La sociedad económica regida por los impulsos que definen y caracterizan el lucro capitalista, lo mismo que las competencias guerreras propias de las luchas ordenadas por los mandatos biológicos, hegemónicos del poder, la sobrevivencia y las superaciones evolucionistas, nos inducen a escalar cuantos obstáculos se nos opongan, siempre en pos de sobrepasar metas, cada vez más desafiantes consecuentes con la evolución. Acumular poder capitalista, es acumular poder biológico, supremacía, biológica, cumplir con las órdenes y metas de la superación biologicista vital, material.

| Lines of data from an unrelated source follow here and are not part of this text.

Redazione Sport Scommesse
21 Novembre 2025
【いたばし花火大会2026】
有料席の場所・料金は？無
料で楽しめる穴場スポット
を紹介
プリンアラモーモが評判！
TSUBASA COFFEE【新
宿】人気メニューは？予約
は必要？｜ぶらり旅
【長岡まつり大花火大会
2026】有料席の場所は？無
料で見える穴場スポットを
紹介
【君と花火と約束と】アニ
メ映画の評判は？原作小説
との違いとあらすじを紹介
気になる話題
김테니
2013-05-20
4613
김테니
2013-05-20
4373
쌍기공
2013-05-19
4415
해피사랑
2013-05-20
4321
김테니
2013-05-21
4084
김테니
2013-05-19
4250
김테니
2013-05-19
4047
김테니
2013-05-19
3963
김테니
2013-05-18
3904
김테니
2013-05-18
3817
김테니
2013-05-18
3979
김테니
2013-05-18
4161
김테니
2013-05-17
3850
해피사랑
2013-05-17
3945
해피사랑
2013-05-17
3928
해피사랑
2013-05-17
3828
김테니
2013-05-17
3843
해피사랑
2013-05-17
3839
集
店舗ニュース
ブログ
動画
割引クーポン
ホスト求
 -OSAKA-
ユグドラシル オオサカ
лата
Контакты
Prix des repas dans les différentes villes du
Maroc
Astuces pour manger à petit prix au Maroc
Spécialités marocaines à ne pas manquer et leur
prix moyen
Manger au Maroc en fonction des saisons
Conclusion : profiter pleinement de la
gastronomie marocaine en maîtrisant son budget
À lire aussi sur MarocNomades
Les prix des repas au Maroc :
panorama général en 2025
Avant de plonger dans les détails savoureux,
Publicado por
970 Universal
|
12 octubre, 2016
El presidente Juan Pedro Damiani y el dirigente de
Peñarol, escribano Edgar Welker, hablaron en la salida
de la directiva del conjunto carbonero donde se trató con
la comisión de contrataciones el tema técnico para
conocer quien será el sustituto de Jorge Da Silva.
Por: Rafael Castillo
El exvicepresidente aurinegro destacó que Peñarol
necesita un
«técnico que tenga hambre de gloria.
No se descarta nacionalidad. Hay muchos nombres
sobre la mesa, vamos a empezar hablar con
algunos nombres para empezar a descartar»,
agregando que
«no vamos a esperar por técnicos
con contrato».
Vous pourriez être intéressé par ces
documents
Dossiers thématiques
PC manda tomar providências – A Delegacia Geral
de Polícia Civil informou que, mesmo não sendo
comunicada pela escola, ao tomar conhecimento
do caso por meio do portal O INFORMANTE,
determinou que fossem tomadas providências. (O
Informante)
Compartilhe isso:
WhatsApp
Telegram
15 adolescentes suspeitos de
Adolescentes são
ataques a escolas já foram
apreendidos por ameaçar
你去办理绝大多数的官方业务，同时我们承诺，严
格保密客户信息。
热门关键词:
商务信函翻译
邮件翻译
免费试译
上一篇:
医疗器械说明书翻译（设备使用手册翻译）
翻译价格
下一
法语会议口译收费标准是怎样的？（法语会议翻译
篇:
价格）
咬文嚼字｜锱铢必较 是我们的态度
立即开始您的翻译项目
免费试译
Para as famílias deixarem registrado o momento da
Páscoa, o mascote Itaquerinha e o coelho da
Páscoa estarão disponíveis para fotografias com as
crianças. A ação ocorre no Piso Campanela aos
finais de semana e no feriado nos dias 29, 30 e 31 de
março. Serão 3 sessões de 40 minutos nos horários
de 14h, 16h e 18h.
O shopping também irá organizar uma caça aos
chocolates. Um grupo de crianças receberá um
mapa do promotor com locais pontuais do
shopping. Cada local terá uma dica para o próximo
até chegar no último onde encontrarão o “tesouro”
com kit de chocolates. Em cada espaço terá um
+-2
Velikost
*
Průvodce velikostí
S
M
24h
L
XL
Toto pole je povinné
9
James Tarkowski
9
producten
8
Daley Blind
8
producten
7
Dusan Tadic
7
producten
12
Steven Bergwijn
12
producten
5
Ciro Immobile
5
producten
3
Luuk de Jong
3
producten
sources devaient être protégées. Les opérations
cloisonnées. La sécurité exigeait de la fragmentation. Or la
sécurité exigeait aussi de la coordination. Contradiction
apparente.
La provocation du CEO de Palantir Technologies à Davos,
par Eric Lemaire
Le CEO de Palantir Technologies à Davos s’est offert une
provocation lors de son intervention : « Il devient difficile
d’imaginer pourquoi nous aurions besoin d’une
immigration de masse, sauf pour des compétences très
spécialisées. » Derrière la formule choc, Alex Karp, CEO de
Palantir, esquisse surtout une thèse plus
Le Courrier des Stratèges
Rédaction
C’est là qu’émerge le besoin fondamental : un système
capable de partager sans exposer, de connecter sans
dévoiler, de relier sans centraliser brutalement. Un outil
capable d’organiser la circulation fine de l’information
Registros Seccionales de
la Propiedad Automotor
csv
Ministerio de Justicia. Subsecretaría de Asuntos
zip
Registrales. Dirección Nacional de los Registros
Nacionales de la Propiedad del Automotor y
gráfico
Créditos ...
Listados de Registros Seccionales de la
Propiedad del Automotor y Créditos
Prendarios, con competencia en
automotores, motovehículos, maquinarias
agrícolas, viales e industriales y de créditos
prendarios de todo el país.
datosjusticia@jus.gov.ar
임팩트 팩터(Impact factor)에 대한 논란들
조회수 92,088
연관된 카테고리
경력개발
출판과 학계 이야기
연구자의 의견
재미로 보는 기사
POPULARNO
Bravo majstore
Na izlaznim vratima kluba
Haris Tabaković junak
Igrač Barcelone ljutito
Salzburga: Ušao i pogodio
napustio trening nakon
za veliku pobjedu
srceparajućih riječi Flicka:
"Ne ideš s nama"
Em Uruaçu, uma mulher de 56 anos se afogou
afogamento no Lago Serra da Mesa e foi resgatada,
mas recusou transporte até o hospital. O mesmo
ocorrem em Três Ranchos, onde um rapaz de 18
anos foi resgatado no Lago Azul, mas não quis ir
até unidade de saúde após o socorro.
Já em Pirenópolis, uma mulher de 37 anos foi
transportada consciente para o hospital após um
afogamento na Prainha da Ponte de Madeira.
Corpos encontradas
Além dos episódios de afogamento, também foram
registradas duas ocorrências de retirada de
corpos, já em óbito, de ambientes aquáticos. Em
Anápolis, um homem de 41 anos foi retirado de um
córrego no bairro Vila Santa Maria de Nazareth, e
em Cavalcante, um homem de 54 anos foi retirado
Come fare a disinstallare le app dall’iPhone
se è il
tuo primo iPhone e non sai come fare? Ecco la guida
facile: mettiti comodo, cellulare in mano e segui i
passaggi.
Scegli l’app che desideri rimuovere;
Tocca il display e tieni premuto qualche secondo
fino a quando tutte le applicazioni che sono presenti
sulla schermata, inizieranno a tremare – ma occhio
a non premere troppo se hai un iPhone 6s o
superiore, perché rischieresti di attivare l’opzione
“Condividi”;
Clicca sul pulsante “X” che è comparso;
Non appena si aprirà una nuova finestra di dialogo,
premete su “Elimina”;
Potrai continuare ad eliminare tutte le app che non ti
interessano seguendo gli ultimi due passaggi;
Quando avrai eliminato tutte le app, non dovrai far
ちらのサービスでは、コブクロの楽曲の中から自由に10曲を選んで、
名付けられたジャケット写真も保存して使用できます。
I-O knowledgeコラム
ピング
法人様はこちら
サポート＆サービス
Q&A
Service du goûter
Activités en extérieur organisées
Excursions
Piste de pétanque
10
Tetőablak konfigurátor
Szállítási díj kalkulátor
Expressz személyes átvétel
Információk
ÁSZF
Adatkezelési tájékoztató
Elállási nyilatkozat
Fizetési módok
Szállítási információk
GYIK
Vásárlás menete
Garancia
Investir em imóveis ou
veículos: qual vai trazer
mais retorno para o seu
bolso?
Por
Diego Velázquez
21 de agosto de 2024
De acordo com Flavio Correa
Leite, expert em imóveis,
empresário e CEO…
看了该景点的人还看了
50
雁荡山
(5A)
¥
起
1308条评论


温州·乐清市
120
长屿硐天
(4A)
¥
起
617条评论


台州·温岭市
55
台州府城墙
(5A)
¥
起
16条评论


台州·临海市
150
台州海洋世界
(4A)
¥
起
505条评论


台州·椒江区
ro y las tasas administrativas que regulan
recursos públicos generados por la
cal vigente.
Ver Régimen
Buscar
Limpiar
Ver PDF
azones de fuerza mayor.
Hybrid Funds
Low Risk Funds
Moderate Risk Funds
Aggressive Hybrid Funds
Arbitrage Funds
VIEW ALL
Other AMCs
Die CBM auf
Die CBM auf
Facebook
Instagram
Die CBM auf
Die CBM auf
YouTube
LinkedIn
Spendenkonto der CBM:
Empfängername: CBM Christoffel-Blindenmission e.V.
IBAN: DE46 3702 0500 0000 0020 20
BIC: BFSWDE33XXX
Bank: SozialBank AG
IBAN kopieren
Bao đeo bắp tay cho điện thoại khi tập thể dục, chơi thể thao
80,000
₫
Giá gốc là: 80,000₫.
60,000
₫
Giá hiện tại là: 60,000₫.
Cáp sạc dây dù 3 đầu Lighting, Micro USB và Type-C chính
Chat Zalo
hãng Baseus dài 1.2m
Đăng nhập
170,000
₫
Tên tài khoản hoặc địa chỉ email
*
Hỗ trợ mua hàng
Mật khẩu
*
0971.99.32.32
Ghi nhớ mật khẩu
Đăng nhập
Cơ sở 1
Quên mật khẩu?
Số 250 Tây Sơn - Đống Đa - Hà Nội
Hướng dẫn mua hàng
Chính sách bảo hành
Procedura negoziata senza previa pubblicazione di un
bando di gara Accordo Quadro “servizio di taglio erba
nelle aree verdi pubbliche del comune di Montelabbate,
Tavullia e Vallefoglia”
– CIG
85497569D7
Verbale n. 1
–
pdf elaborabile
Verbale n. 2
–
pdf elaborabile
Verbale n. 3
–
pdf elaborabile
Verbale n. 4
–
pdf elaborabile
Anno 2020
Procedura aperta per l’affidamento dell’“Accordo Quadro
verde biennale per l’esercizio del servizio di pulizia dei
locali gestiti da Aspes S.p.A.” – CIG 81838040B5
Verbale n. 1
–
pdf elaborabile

No caben, en los propósitos de estas competiciones, otras consideraciones finales que no obedezcan a las neurovoluntades diseñadas para imponer la superioridad de la inteligencia, la supremacía material, biológica, El capitalismo no procura allanamientos, rellenos, emparejamientos reversibles.
Busca dar saltos gigantescos, avasalladores, Nada de arreglos ordenados sin sobresaltos entrópicos de elevados consumos, expolosivos. El capitalismo precisa, se alimenta, deriva y define las altas diferecias, las separaciones bruscas.
Así, por tanto, su fuente alimenticia demanda esas brusquedades de las grandes separaciones económicas, interculturales, los encuentros entre mundos separados, los aprovechamientos de las diferencias entre sociedades, los desordenamientos, los cataclismos guerreros, los ruidos de cacerolas vacías, los ensordecedores disparos de bombas lacrimógenas, las movilizaciones, las tomas de espacios diversos, las detonaciones y llamaradas de basureros y neumáticos, los ruidos estudiantiles, etc.
Quizás sean estas premisas las que se estarían tejiendo entre los más desconsiderados, insensatos, calenturientos mozos del espectáculo polítiquero que buscan desordenar los órdenes del crecimiento económico, de la estabilidad consensuada, de los exhibicionismos politiqueros, de los anunciadores comerciales escandalosamente enriquecidos contra vientos y mareas.
Solo la tranquilidad del equilibrio social, el crecimiento ordenado del conocimiento, las llanezas del crecimiento comunitario arreglado, garantiza la paz de los vivos. Solo es posible desescandalizar las reformas, acudiendo a la sensatez de un consenso fundado en los allanamientos de los grandes saltos económicos, el allanamiento de los poderes recaudadores del gran capitalismo.
Carece de sentido objetivo inflamar las miserias de la inseguridad social propia de los desposeídos, de los desafortunados, de los consumidores que todo lo pagan a través del poder recaudador del comercio capitalista implacable, inmedible, espurio, que no reconoce medida ni acepta límites.
Solo las acumulaciones capitalistas benificiarias de los aportes recaudados desde el comercio, manejado por los inmensos capitales, pueden y saben como lograrlo, reducir los grandes deficits comerciales y sociales. Saben como reconducir y evitar catástrofes sociales.
Cualquier arreglo fiscal, recaudador, queda en sus manos. Los grandes números, beneficiarios de esos grandes aportes, estan obligados, responsablemente, a crear la propia estabilidad social que tanto les favorece. Enchinchar las masas, constituye una imprudencia. Crear desempleo, descuidar la actividad productiva, exprimir los ingresos más estrechos, no es sano, no conviene, daña, desestabiliza, es arriesgado.